The Alternative Payment Model (APM) Framework white paper from the Health Care Payment Learning & Action Network (see report here) is a useful guide as we’re trying to understand the direction of Population Health initiatives. It lays out the transition from a Fee for Service payment model to a much more diverse environment with many concurrent plans – a variety of Alternative Payment Models (APMs), through both Medicare and private health plans. The appendix lists many good examples. Some of these APMs are “beginner” models – with a modest amount of upside only risk to the provider. And some models are more advanced: more risk, upside and downside, more ability for the provider or the ACO to determine its clinical and financial outcomes.
The paper has a useful image to depict this development – from current state, dominated by the large orange FFS bubble, to the next phase where there are at least 12 different bubbles, each representing an Alternative Payment Model.
I see two challenges in this picture.
One, the obvious challenge: providers need to learn the “new game”. But the “new game” is not one game – it’s many models with many sets of rules. Mason Beard, Co-founder and Chief Product Officer at Wellcentive, a Population Health firm, uses the term “Payvider” for the new breed of provider organization that takes on financial risk. Payviders need to deliver care to populations covered under these payment models – and at the same time track that they manage cost and utilization, and reimbursement, under each of these models. Instead of playing one game, payviders need to play chess at multiple boards at a time. Actually, it’s even worse: they play Chess, Go, and Mahjong, Poker, and some games we’ve never heard of. Multiple games, parallel, and simultaneous.

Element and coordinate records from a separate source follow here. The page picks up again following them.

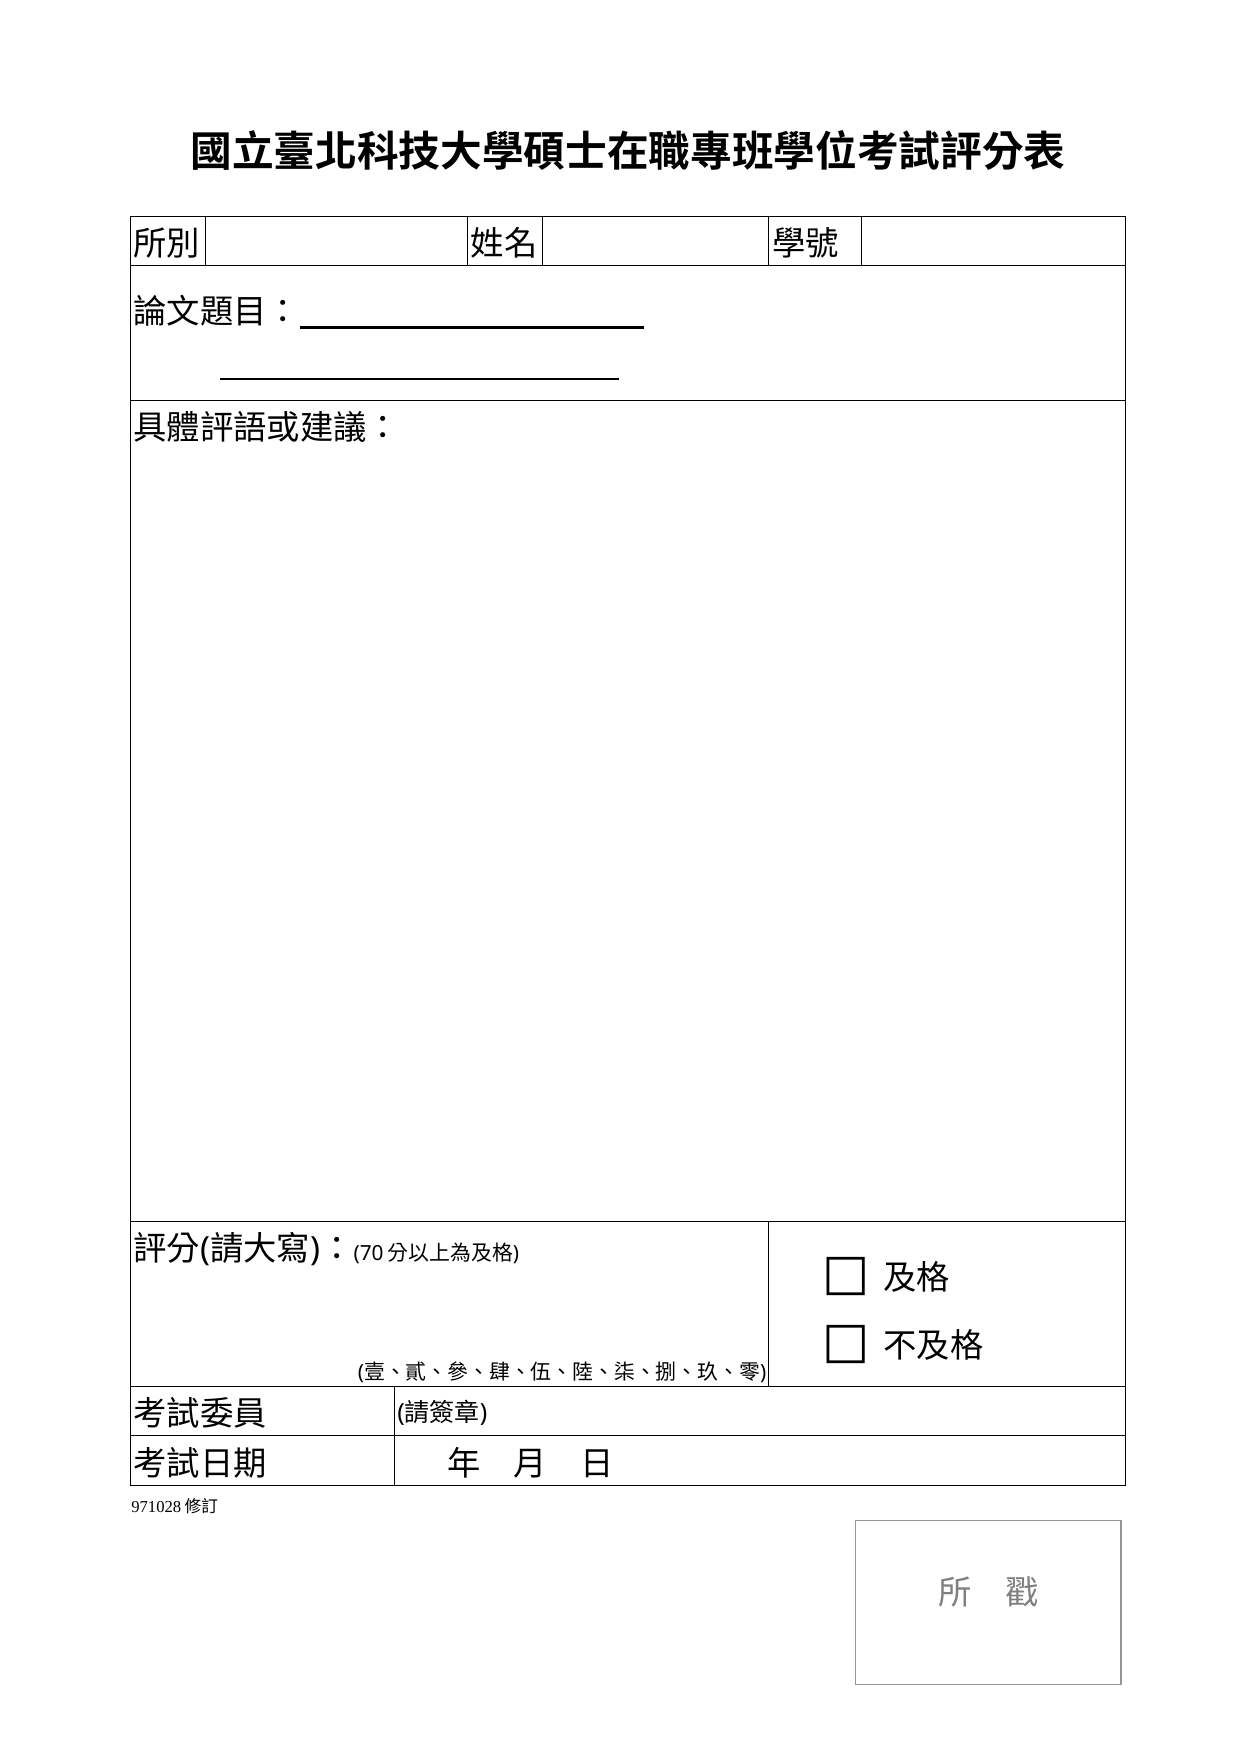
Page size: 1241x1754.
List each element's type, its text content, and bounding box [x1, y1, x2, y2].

table_cell □ 及格 □ 不及格 [769, 1222, 1125, 1386]
table_cell 年 月 日 [395, 1436, 1125, 1484]
table_header 所別 [131, 217, 205, 265]
table_cell 考試日期 [131, 1436, 394, 1484]
table_header [206, 217, 467, 265]
table_cell 考試委員 [131, 1387, 394, 1435]
text 國立臺北科技大學碩士在職專班學位考試評分表 [187, 118, 1068, 178]
table_cell 論文題目： [131, 266, 1125, 399]
table_header 姓名 [468, 217, 542, 265]
table_cell 評分(請大寫)：(70分以上為及格) (壹、貳、參、肆、伍、陸、柒、捌、玖、零) [131, 1222, 768, 1386]
table_cell (請簽章) [395, 1387, 1125, 1435]
table_cell 具體評語或建議： [131, 401, 1125, 1221]
table_header [543, 217, 768, 265]
table_header 學號 [769, 217, 861, 265]
text 所 戳 [871, 1566, 1105, 1614]
text 971028修訂 [131, 1493, 1124, 1517]
table_header [862, 217, 1125, 265]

The second challenge is: where does this go next? If we consider the picture to the right, with the multiple APMs, as the next-but-not-final state, then what does the final state look like? Are we going back to a model of a few, consolidated APMs? Or will the number of APMs, the bubbles in the chart, continue to increase? Will we migrate to one future care-model, or will there be parallel models with gradations of risk? Each time I ask this question, the consensus seems to be: more bubbles, no consolidation. In other words, we need to get good at providing care to populations following a large number of APMs – multiple reimbursement models, multiple reporting requirements, multiple attribution strategies etc.
Provider organizations need to morph into smart “Payviders” who will be able to play these multiple games simultaneously. That means investing in organizational strategies, and Population Health Management Systems, to support the management, tracking, and reporting required for these plans. The market for Population Health Management systems is hot – and will likely heat up even more as these APMs become the reality.